> **PROVIDED MATERIAL**
- Opening Delimiter -

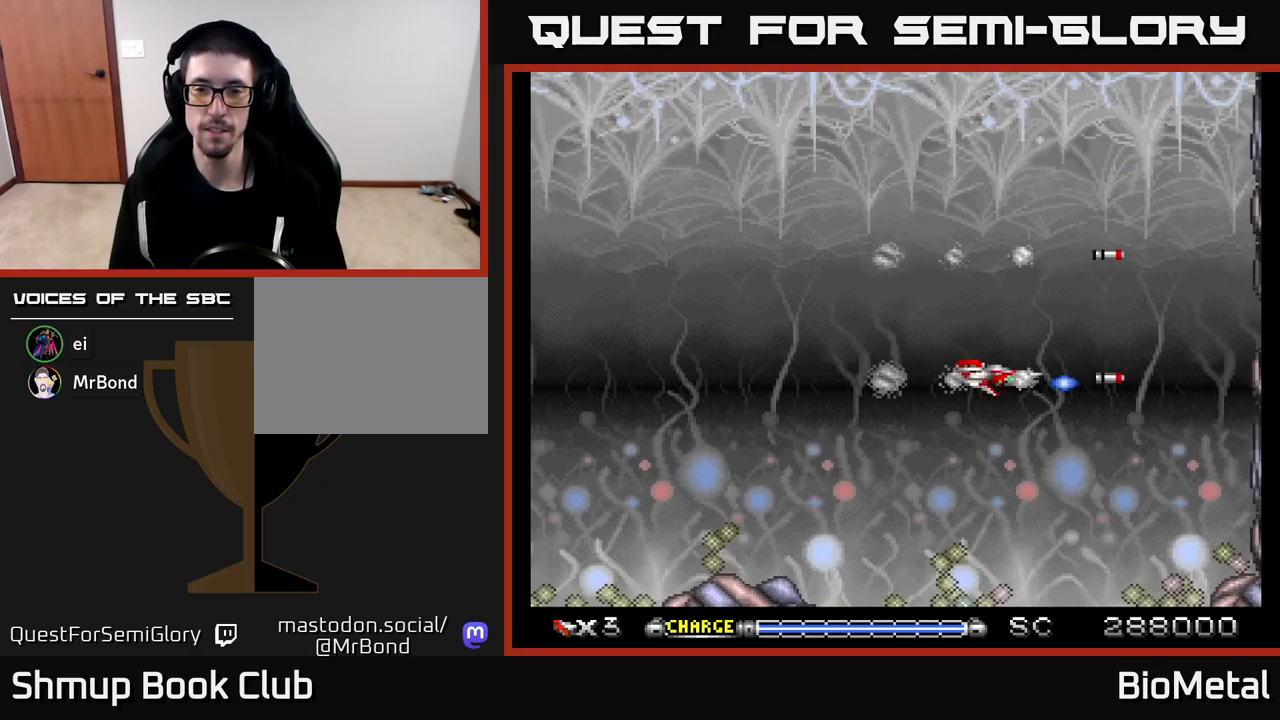
{"buttons": ["A", "DPAD_LEFT"], "left_stick": "center", "right_stick": "center", "events": [[317, "DPAD_UP", "down"], [433, "DPAD_LEFT", "down"], [467, "DPAD_UP", "up"]]}
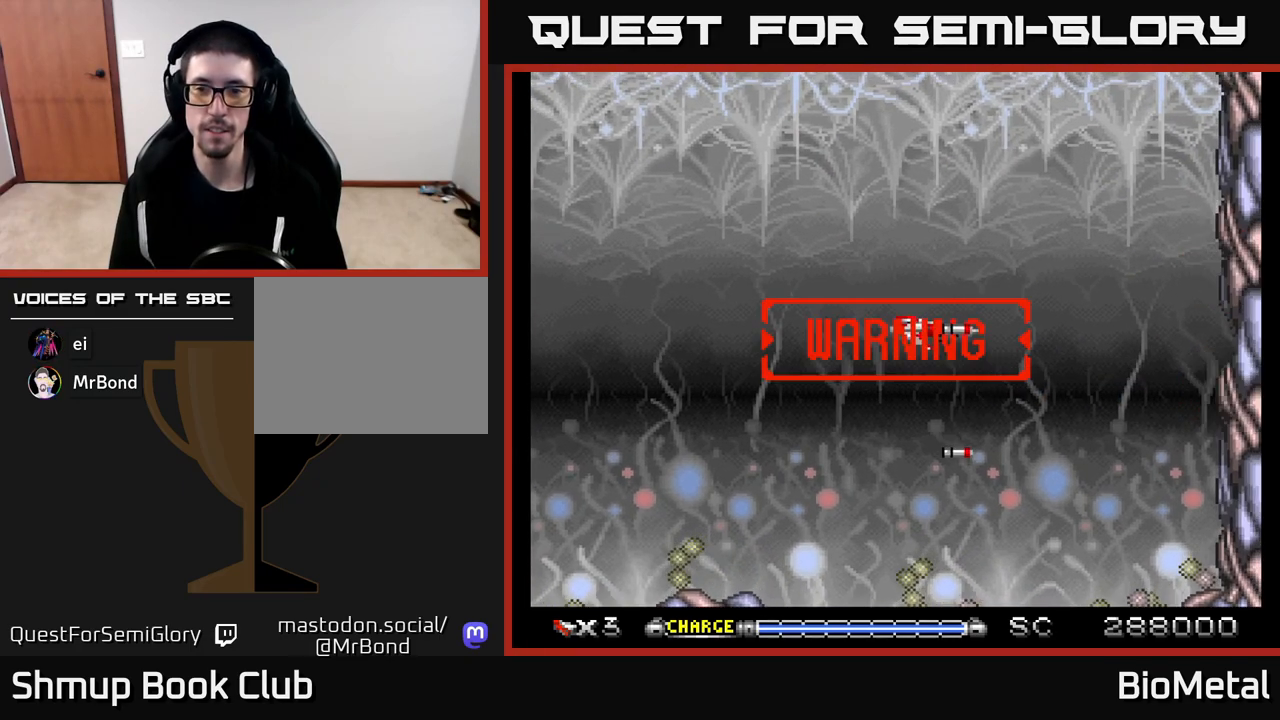
{"buttons": ["A"], "left_stick": "center", "right_stick": "center", "events": [[133, "DPAD_LEFT", "up"]]}
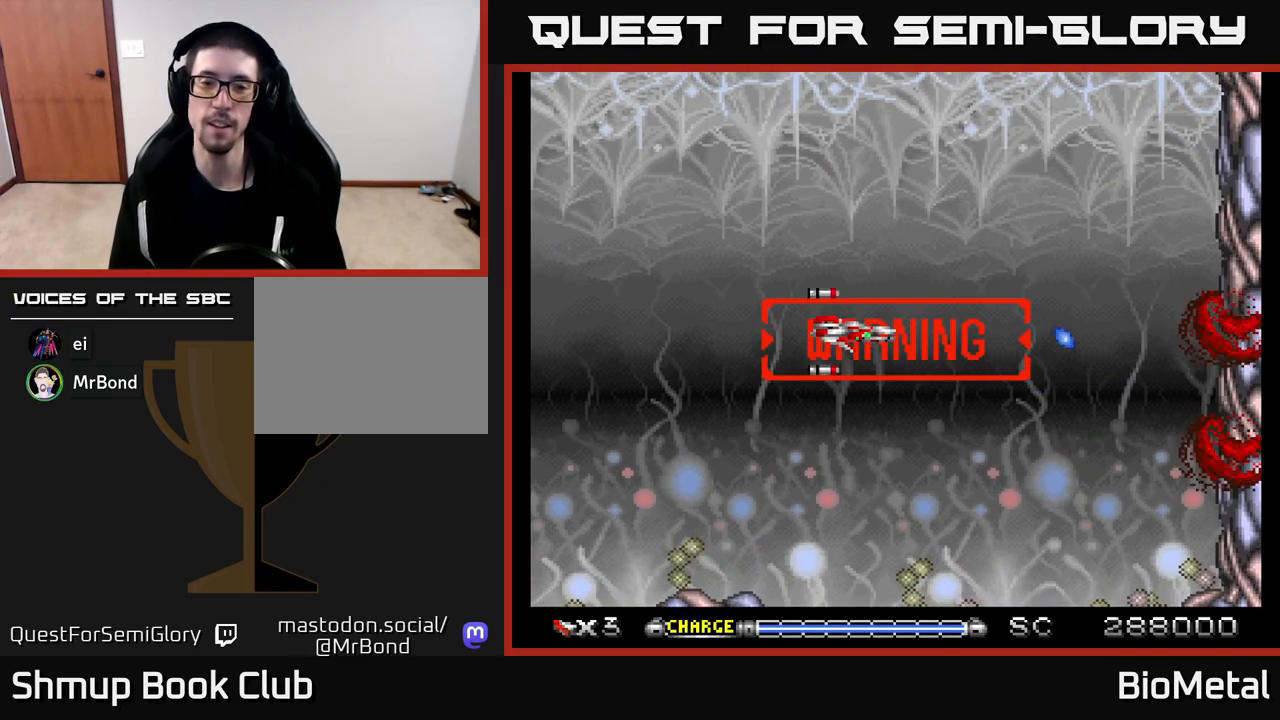
{"buttons": ["A"], "left_stick": "center", "right_stick": "center", "events": []}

- Closing Delimiter -

> **EXERCISE DESCRIPTION**
Word for word, return the material, omitting the pictures.

> **RESPONSE AREA**
{"buttons": ["A", "DPAD_LEFT"], "left_stick": "center", "right_stick": "center", "events": [[317, "DPAD_UP", "down"], [433, "DPAD_LEFT", "down"], [467, "DPAD_UP", "up"]]}
{"buttons": ["A"], "left_stick": "center", "right_stick": "center", "events": [[133, "DPAD_LEFT", "up"]]}
{"buttons": ["A"], "left_stick": "center", "right_stick": "center", "events": []}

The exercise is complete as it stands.